#### [Directions]
Every record below should be printed exactly, except for the pictures.
══ Material shown
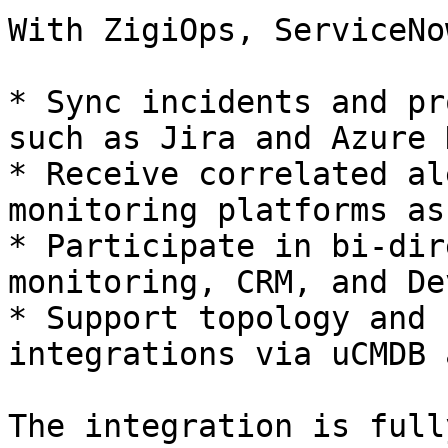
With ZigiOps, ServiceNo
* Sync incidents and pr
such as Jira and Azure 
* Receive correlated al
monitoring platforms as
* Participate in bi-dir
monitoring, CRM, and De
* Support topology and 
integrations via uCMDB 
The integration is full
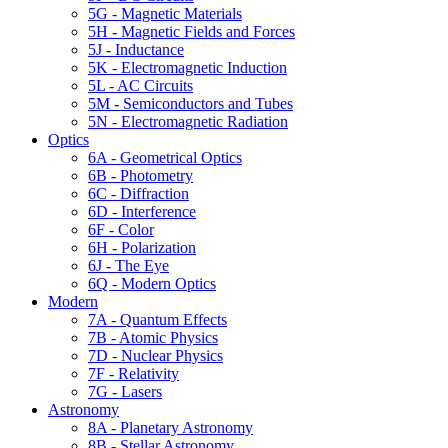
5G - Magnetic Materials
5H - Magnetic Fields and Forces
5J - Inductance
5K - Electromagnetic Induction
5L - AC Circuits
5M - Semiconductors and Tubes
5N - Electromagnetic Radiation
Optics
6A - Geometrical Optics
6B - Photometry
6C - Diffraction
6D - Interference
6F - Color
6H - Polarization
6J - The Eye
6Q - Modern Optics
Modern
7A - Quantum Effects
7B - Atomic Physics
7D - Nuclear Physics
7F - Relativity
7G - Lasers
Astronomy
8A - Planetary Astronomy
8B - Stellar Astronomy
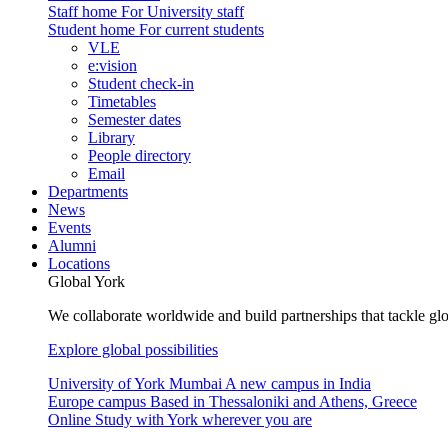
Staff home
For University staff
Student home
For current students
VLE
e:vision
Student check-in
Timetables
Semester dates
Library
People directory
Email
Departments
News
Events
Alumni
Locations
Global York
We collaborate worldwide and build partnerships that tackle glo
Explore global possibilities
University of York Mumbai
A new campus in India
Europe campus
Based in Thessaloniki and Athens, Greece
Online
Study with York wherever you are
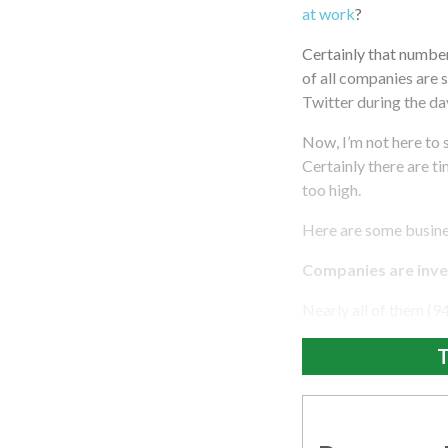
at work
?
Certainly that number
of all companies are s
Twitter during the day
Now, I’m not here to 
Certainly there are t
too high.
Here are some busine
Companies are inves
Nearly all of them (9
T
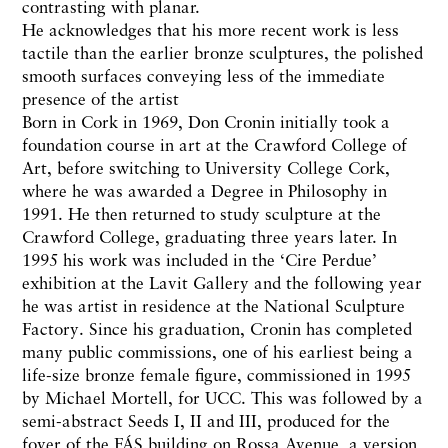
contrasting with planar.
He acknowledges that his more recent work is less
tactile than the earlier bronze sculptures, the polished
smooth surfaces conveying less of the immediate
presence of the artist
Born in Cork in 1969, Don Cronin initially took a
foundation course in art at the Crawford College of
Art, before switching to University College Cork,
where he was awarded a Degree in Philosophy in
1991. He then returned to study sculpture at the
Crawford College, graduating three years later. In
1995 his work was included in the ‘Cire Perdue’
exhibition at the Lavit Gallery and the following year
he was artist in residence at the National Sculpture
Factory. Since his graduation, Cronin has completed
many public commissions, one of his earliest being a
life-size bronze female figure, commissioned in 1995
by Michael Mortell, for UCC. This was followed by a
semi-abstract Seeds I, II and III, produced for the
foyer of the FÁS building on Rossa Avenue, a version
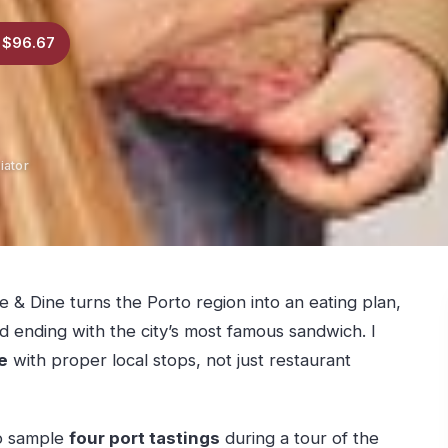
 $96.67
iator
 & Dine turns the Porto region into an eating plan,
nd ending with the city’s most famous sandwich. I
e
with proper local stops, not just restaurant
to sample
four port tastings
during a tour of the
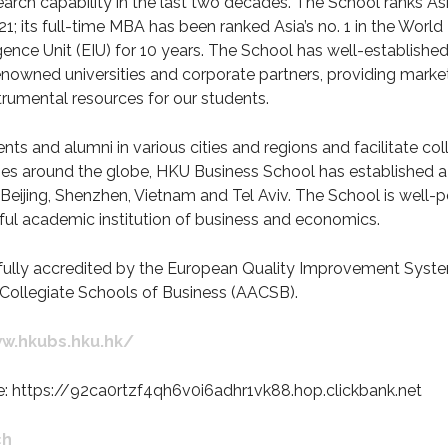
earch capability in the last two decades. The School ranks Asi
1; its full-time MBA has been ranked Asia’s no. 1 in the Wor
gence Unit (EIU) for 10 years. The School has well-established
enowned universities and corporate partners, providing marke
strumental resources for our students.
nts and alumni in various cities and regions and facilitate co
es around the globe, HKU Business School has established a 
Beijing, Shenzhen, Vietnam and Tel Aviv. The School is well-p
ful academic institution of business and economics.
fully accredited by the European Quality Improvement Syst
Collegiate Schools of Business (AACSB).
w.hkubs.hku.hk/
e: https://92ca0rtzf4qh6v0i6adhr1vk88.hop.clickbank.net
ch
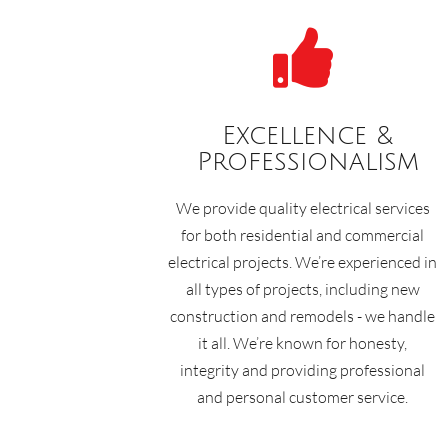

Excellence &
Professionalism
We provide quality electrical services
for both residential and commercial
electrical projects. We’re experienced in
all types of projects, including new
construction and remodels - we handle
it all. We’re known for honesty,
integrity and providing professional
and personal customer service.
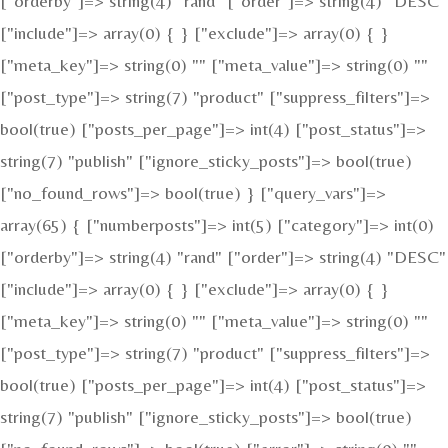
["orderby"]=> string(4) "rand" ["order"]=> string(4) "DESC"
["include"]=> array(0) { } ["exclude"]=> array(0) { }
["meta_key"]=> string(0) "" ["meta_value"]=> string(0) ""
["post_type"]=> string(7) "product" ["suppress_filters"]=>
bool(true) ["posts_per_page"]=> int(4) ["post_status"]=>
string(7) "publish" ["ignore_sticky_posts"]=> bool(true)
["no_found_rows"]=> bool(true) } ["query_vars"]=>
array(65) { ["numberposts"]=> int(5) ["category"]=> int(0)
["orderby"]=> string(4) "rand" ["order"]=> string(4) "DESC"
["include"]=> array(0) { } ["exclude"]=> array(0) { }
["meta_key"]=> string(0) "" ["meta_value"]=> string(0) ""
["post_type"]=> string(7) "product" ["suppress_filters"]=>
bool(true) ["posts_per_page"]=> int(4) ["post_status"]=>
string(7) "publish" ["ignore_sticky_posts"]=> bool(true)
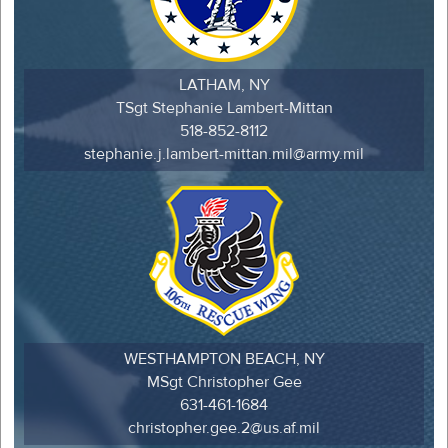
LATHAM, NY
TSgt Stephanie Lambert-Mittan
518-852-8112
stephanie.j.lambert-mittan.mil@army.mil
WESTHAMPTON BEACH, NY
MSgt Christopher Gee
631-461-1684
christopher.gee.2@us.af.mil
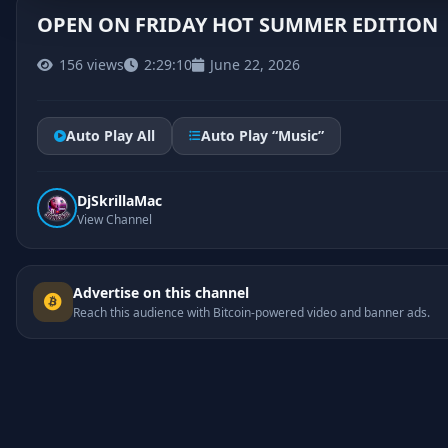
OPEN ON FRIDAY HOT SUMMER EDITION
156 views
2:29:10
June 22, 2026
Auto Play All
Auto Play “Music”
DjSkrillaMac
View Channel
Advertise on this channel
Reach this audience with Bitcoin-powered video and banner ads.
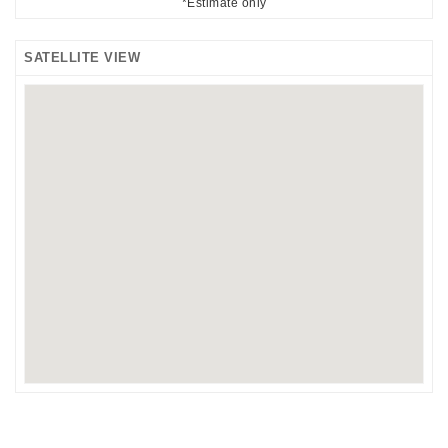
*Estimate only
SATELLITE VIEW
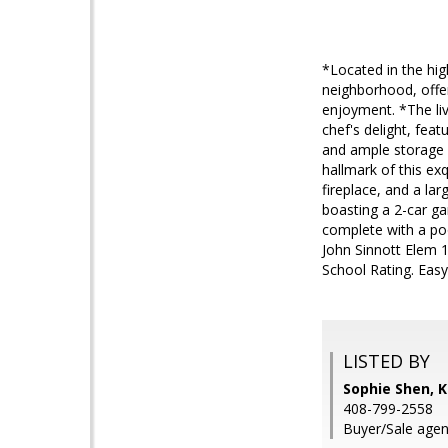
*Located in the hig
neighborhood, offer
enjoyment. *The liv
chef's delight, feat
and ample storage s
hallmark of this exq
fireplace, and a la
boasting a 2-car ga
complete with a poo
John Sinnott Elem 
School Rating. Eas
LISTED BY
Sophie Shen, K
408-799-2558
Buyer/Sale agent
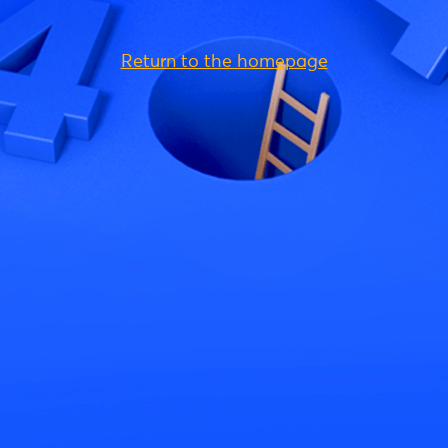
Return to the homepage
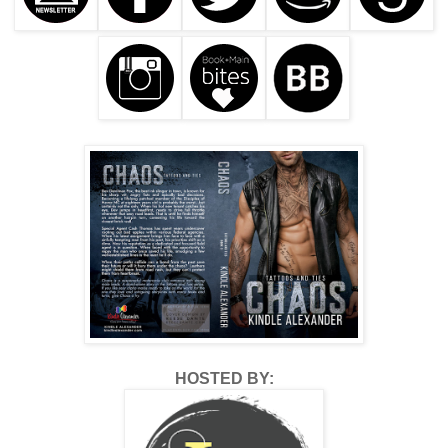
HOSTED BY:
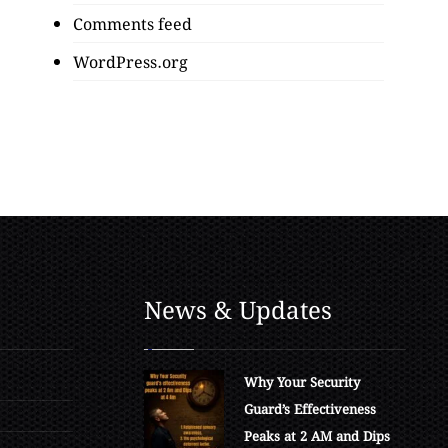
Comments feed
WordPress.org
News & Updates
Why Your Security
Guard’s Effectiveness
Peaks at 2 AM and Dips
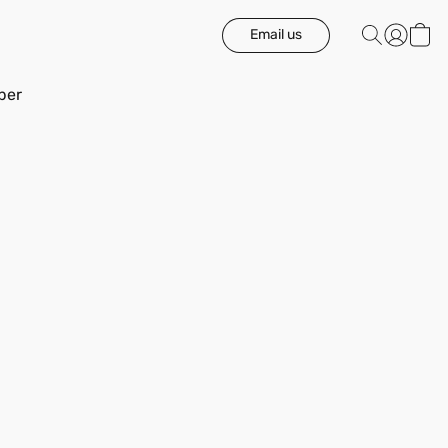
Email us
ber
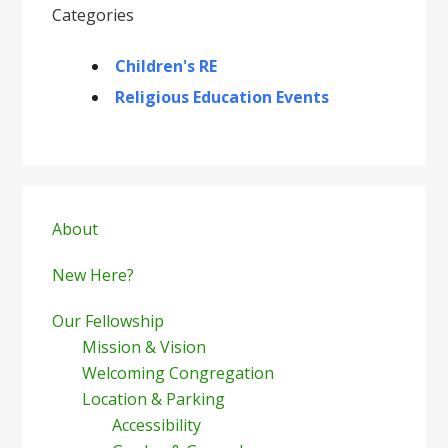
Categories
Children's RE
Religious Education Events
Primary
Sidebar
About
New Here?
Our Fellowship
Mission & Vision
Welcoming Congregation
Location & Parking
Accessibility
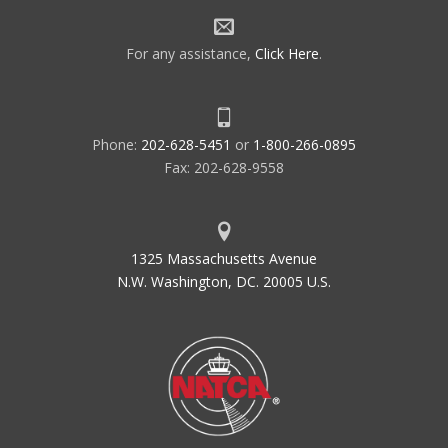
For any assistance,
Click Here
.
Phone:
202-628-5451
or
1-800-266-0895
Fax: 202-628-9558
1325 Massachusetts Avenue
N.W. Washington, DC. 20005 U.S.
════
#### [Response to this exercise]
With ZigiOps, ServiceNo
* Sync incidents and pr
such as Jira and Azure 
* Receive correlated al
monitoring platforms as
* Participate in bi-dir
monitoring, CRM, and De
* Support topology and 
integrations via uCMDB 
The integration is full
5G - Magnetic Materials
5H - Magnetic Fields and Forces
5J - Inductance
5K - Electromagnetic Induction
5L - AC Circuits
5M - Semiconductors and Tubes
5N - Electromagnetic Radiation
Optics
6A - Geometrical Optics
6B - Photometry
6C - Diffraction
6D - Interference
6F - Color
6H - Polarization
6J - The Eye
6Q - Modern Optics
Modern
7A - Quantum Effects
7B - Atomic Physics
7D - Nuclear Physics
7F - Relativity
7G - Lasers
Astronomy
8A - Planetary Astronomy
8B - Stellar Astronomy
Staff home
For University staff
Student home
For current students
VLE
e:vision
Student check-in
Timetables
Semester dates
Library
People directory
Email
Departments
News
Events
Alumni
Locations
Global York
We collaborate worldwide and build partnerships that tackle glo
Explore global possibilities
University of York Mumbai
A new campus in India
Europe campus
Based in Thessaloniki and Athens, Greece
Online
Study with York wherever you are
at work
?
Certainly that number
of all companies are s
Twitter during the day
Now, I’m not here to 
Certainly there are t
too high.
Here are some busine
Companies are inves
Nearly all of them (9
T
contrasting with planar.
He acknowledges that his more recent work is less
tactile than the earlier bronze sculptures, the polished
smooth surfaces conveying less of the immediate
presence of the artist
Born in Cork in 1969, Don Cronin initially took a
foundation course in art at the Crawford College of
Art, before switching to University College Cork,
where he was awarded a Degree in Philosophy in
1991. He then returned to study sculpture at the
Crawford College, graduating three years later. In
1995 his work was included in the ‘Cire Perdue’
exhibition at the Lavit Gallery and the following year
he was artist in residence at the National Sculpture
Factory. Since his graduation, Cronin has completed
many public commissions, one of his earliest being a
life-size bronze female figure, commissioned in 1995
by Michael Mortell, for UCC. This was followed by a
semi-abstract Seeds I, II and III, produced for the
foyer of the FÁS building on Rossa Avenue, a version
 $96.67
iator
 & Dine turns the Porto region into an eating plan,
nd ending with the city’s most famous sandwich. I
e
with proper local stops, not just restaurant
to sample
four port tastings
during a tour of the
earch capability in the last two decades. The School ranks Asi
1; its full-time MBA has been ranked Asia’s no. 1 in the Wor
gence Unit (EIU) for 10 years. The School has well-established
enowned universities and corporate partners, providing marke
strumental resources for our students.
nts and alumni in various cities and regions and facilitate co
es around the globe, HKU Business School has established a 
Beijing, Shenzhen, Vietnam and Tel Aviv. The School is well-p
ful academic institution of business and economics.
fully accredited by the European Quality Improvement Syst
Collegiate Schools of Business (AACSB).
w.hkubs.hku.hk/
e: https://92ca0rtzf4qh6v0i6adhr1vk88.hop.clickbank.net
ch

Excellence &
Professionalism
We provide quality electrical services
for both residential and commercial
electrical projects. We’re experienced in
all types of projects, including new
construction and remodels - we handle
it all. We’re known for honesty,
integrity and providing professional
and personal customer service.
["orderby"]=> string(4) "rand" ["order"]=> string(4) "DESC"
["include"]=> array(0) { } ["exclude"]=> array(0) { }
["meta_key"]=> string(0) "" ["meta_value"]=> string(0) ""
["post_type"]=> string(7) "product" ["suppress_filters"]=>
bool(true) ["posts_per_page"]=> int(4) ["post_status"]=>
string(7) "publish" ["ignore_sticky_posts"]=> bool(true)
["no_found_rows"]=> bool(true) } ["query_vars"]=>
array(65) { ["numberposts"]=> int(5) ["category"]=> int(0)
["orderby"]=> string(4) "rand" ["order"]=> string(4) "DESC"
["include"]=> array(0) { } ["exclude"]=> array(0) { }
["meta_key"]=> string(0) "" ["meta_value"]=> string(0) ""
["post_type"]=> string(7) "product" ["suppress_filters"]=>
bool(true) ["posts_per_page"]=> int(4) ["post_status"]=>
string(7) "publish" ["ignore_sticky_posts"]=> bool(true)
LATHAM, NY
TSgt Stephanie Lambert-Mittan
518-852-8112
stephanie.j.lambert-mittan.mil@army.mil
WESTHAMPTON BEACH, NY
MSgt Christopher Gee
631-461-1684
christopher.gee.2@us.af.mil
OPEN ON FRIDAY HOT SUMMER EDITION
156 views
2:29:10
June 22, 2026
Auto Play All
Auto Play “Music”
DjSkrillaMac
View Channel
Advertise on this channel
Reach this audience with Bitcoin-powered video and banner ads.
*Estimate only
SATELLITE VIEW
*Located in the hig
neighborhood, offer
enjoyment. *The liv
chef's delight, feat
and ample storage s
hallmark of this exq
fireplace, and a la
boasting a 2-car ga
complete with a poo
John Sinnott Elem 
School Rating. Eas
LISTED BY
Sophie Shen, K
408-799-2558
Buyer/Sale agent
Return to the homepage
HOSTED BY:
Comments feed
WordPress.org
News & Updates
Why Your Security
Guard’s Effectiveness
Peaks at 2 AM and Dips
Email us
ber
Categories
Children's RE
Religious Education Events
Primary
Sidebar
About
New Here?
Our Fellowship
Mission & Vision
Welcoming Congregation
Location & Parking
Accessibility
For any assistance,
Click Here
.
Phone:
202-628-5451
or
1-800-266-0895
Fax: 202-628-9558
1325 Massachusetts Avenue
N.W. Washington, DC. 20005 U.S.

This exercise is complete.